# HELP!! Plants are turning brown



## Jason handoyo (Feb 11, 2017)

Hi guys, im new here and i need some urgent help !!

Age 6days old
Size: W50 x H35 x 30cm (60L)
Light: Chihiros 45w 8000k (5.5hours)
10cm above water surface
Filter: internal without carbon + lily pipe outflow
Co2: 3bps (indicator yellow)
24c (with chiller)
Substrate : bacter crystal, volcanic minerals, ANS Planta soil
Plants: HC
S.repens, AR mini, phonix moss
Rotala colorata
(All tropica 1-2-grow)

Water change: day 3 50%
Day 5 50%
Dosing:
Day 1 seachem potassium 1mg
Day 3 potassium 1mg
Day 5 potassium 2mg + EIHO Plant complete 5 drops

This morning is day 6 and i found this problem on my AR and S repens, browning leaves on the bottom part of the plants.
Rotala has been doing well so far.
Pls guys need some help here, i dun wan my babies to die off slowly 1 by 1.. ????thx in advance

Attached is day2, day6, and the browning on AR & S.repens


----------



## hoppycalif (Apr 7, 2005)

Your plants look good to me.

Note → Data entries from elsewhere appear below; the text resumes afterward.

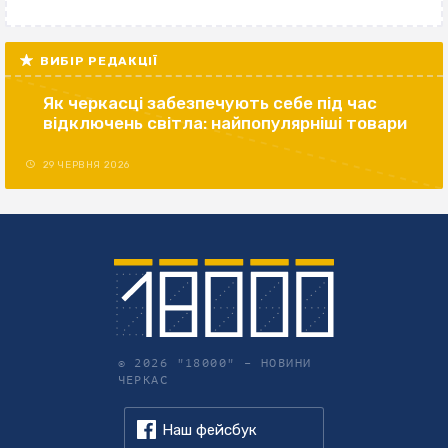
ВИБІР РЕДАКЦІЇ
Як черкасці забезпечують себе під час
відключень світла: найпопулярніші товари
29 ЧЕРВНЯ 2026
© 2026 "18000" –
НОВИНИ
ЧЕРКАС
Наш фейсбук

It takes more than 6 days for newly set out plants to do any significant growing. In fact, many plants have been grown emersed (in the air, not submersed in water), so the leaves are not the right type for growing in water. With those the existing leaves tend to die back and new submersed configuration leaves start growing. Even cuttings from submersed plants can take a few days to recover from the change in conditions before they start to do any real growing. I suggest you wait another week before deciding if you have a problem.

I'm not familiar with that light fixture, so I can't guess how bright it is, and therefore I can't guess whether you are fertilizing appropriately. Do you know what your GH and KH are? Some tap water doesn't have enough calcium or magnesium so you need to add some GH booster, like Seachem Equilibrium, but I can't tell what your water is like, since you didn't say where you live.


----------



## Jason handoyo (Feb 11, 2017)

Ops forgot to mention..
I live in Singapore
Original 0kh and gh,so added 
EIHO GH and KH booster becomes..

GH6 KH4 PH 5.5-6 nitrate 10ppm
Thats all the test kits i have ?


----------



## Jason handoyo (Feb 11, 2017)

Day 8 - my AR mini and S.repens have more burning like marks on them ??


----------